TASK INSTRUCTIONS: Retype the capitalization blog post below from "I’m really sorry" to "to stop. Please.", matching every word and punctuation mark.

SOURCE EXTRACT:

I’m really sorry to those of you who either:

Miss Earth contestants and their inability to use correct capitalization

Miss Earth contestants and their inability to use correct capitalization

1. Have native languages that call for capitalization of all nouns (This means you, Deutschland!);

2. Learned to speak MySpace before English.

Still: the awful Internet tendency to either capitalize or lowercase random words which should not be not capitalized or lowercased has to stop. Please.

I’m normally not a stringent grammar person. I thank goodness I have found the Grammar Girl podcast series (which is, happily, very searchable) so I can find quick and dirty tricks to help me remember how and when to use “comprise”. And I probably have to turn to my AP or Guardian (or EJC, or European Commission, or Times, or or or!) more times than I should.

But the capitalization issue, along with random or missing articles (the/an/a) are driving me crazy in an editing project with which I am currently busy. I’m editing what is essentially a series of encyclopedia articles about media conditions in a particular country, all written by non-native English speakers.

I thought Mario Garcia asked a great question on his design/innovation blog when he asked, “Do we associate all things Internet with lower case?”

SOURCE DATA:

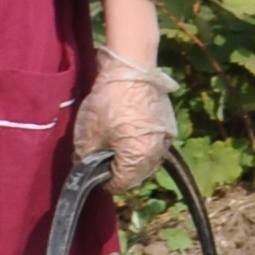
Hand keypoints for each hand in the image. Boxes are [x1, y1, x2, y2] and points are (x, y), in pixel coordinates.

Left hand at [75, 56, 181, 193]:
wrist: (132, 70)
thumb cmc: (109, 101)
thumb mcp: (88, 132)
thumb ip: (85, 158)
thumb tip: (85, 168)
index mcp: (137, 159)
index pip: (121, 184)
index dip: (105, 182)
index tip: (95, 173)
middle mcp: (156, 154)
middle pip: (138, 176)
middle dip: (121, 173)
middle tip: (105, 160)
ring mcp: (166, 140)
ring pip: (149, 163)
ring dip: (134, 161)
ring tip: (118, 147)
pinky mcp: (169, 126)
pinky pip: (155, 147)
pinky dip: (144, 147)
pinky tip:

RESPONSE:
I’m really sorry to those of you who either:

Miss Earth contestants and their inability to use correct capitalization

Miss Earth contestants and their inability to use correct capitalization

1. Have native languages that call for capitalization of all nouns (This means you, Deutschland!);

2. Learned to speak MySpace before English.

Still: the awful Internet tendency to either capitalize or lowercase random words which should not be not capitalized or lowercased has to stop. Please.